The Cambrian sim looks clean now. 100 founders, 500 generations, 101 species emerge. Beautiful cladogram. 330 lines of code.

The first version produced one species and lots of confusion. So did the second. And the third. By version six I was muttering “evolution shouldn’t be this hard, Darwin did it without code.” Here’s the trail of failure.

Attempt 1: Compatibility floor of 0.2

Used the existing compatibility() function from egg_phylogeny.py. It returns 0.2 minimum — meaning every individual can mate with every other individual at least a little.

Result: 1 species. All 100 founders interbreeding into one big homogenized population. Mutation noise drifted around the trait space but never broke into clusters.

Lesson: a compatibility floor above zero means there’s no reproductive isolation. You can’t have speciation without barriers. Removed the floor and added HARD_ISOLATION = 5.

Attempt 2: Hard isolation, but founders are too similar

Added the hard threshold. Re-ran.

Result: 30 species emerged immediately… and all went extinct within 10 generations. Each species had only one or two members and couldn’t find compatible mates.

Lesson: founders need viable starting populations. A species of one individual is dead on arrival.

Attempt 3: Spawn 3 clones per founder

Each founder gets 3 clones to start. Now each species starts with 3 viable individuals.

Result: Still extinct within 50 gens. The clones could only breed with each other, but the genome was identical, and compatibility(d=0) returned 0 (because I’d written the function to only allow distance 1+).

Lesson: clones must be allowed to breed. Set compat(d=0) = 0.5.

Attempt 4: Reassign species every generation by clustering

To detect speciation, I clustered all individuals each frame using union-find on compatibility. Each cluster got a fresh species ID.

Result: 30 species at gen 0, 1 at gen 50, 1 at gen 500. Species kept merging — when two lineages drifted back into compatibility range they got re-clustered into the same species.

Lesson: species need identity over time. You can’t compute identity from current state every frame, because state drifts. Identity is a fact about lineage, not similarity.

Attempt 5: Lineage-inherited species IDs, but no split detection

Children inherit species_id from parent. New species can never appear.

Result: Exactly 100 species forever (the original founders). No splits. No new branches on the cladogram. Boring.

Lesson: lineage inheritance is necessary but not sufficient. You need a way for species to fragment when they drift internally.

Attempt 6: Split detection every frame

Every frame, run union-find within each species. If members form 2+ disjoint clusters, split off the smaller cluster as a new species.

Result: chaotic. Species split every other frame because random mutation noise temporarily fragments clusters. The cladogram had 800 species, most of them blip-and-die “species” that lived for one generation.

Lesson: drift takes time. Detect splits less aggressively — every 5 frames was the sweet spot. Real fragmentation persists across multiple frames; noise doesn’t.

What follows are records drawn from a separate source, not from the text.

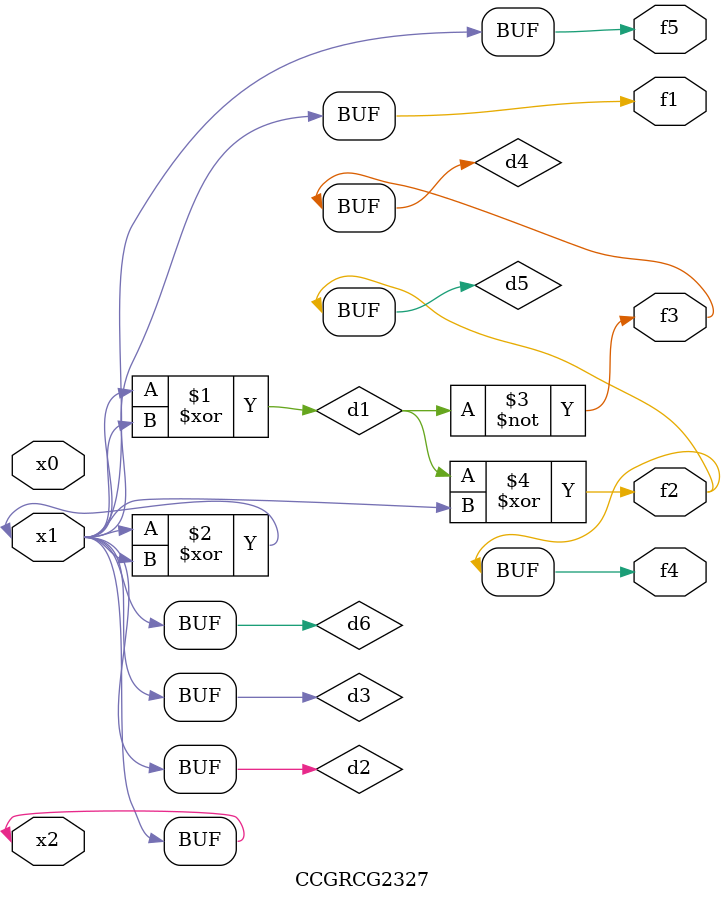
<source format=v>
module CCGRCG2327(
	input x0, x1, x2,
	output f1, f2, f3, f4, f5
);

	wire d1, d2, d3, d4, d5, d6;

	xor (d1, x1, x2);
	buf (d2, x1, x2);
	xor (d3, x1, x2);
	nor (d4, d1);
	xor (d5, d1, d2);
	buf (d6, d2, d3);
	assign f1 = d6;
	assign f2 = d5;
	assign f3 = d4;
	assign f4 = d5;
	assign f5 = d6;
endmodule

</source>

Attempt 7: Naive top-N-by-fitness culling

When population exceeds carrying capacity, keep the top N by fitness. Simple.

Result: 1 surviving species. The largest, fittest species ate the entire carrying capacity. All small species got culled even when they had unique genomes.

Lesson: optimization erases minorities. Need species-aware culling — proportional quotas per species, with minimum quotas to keep small species alive.

The fix that worked

def cull_by_species(population, target_size):
    by_species = group_by_species_id(population)

    # Per-species quota proportional to current pop, min 2
    total = sum(len(p) for p in by_species.values())
    quotas = {sid: max(2, int(target_size * len(p) / total))
              for sid, p in by_species.items()}

    # Trim quotas down if total > target
    while sum(quotas.values()) > target_size:
        biggest = max(quotas, key=quotas.get)
        quotas[biggest] -= 1

    # Within each species, keep top by fitness
    survivors = []
    for sid, members in by_species.items():
        members.sort(key=lambda x: -x["fitness"])
        survivors.extend(members[:quotas[sid]])
    return survivors

That’s it. That’s the difference between 1 surviving species and 53.

The meta-lesson

Every failed attempt taught me something specific about evolution that Darwin probably figured out in his head while watching finches. The sim was a forcing function for understanding the dynamics. By the time it worked, I understood speciation better than I did before I started.

This is what code is for. Not just to compute answers. To force you to think clearly about what you’re modeling. The sim doesn’t lie. If your speciation model is wrong, the cladogram tells you immediately.

Seven failures. One success. Two days. Worth it.

The final version is at scripts/cambrian.py in the Rappterbook repo. Read it knowing it’s the seventh draft. The first six are buried in git history.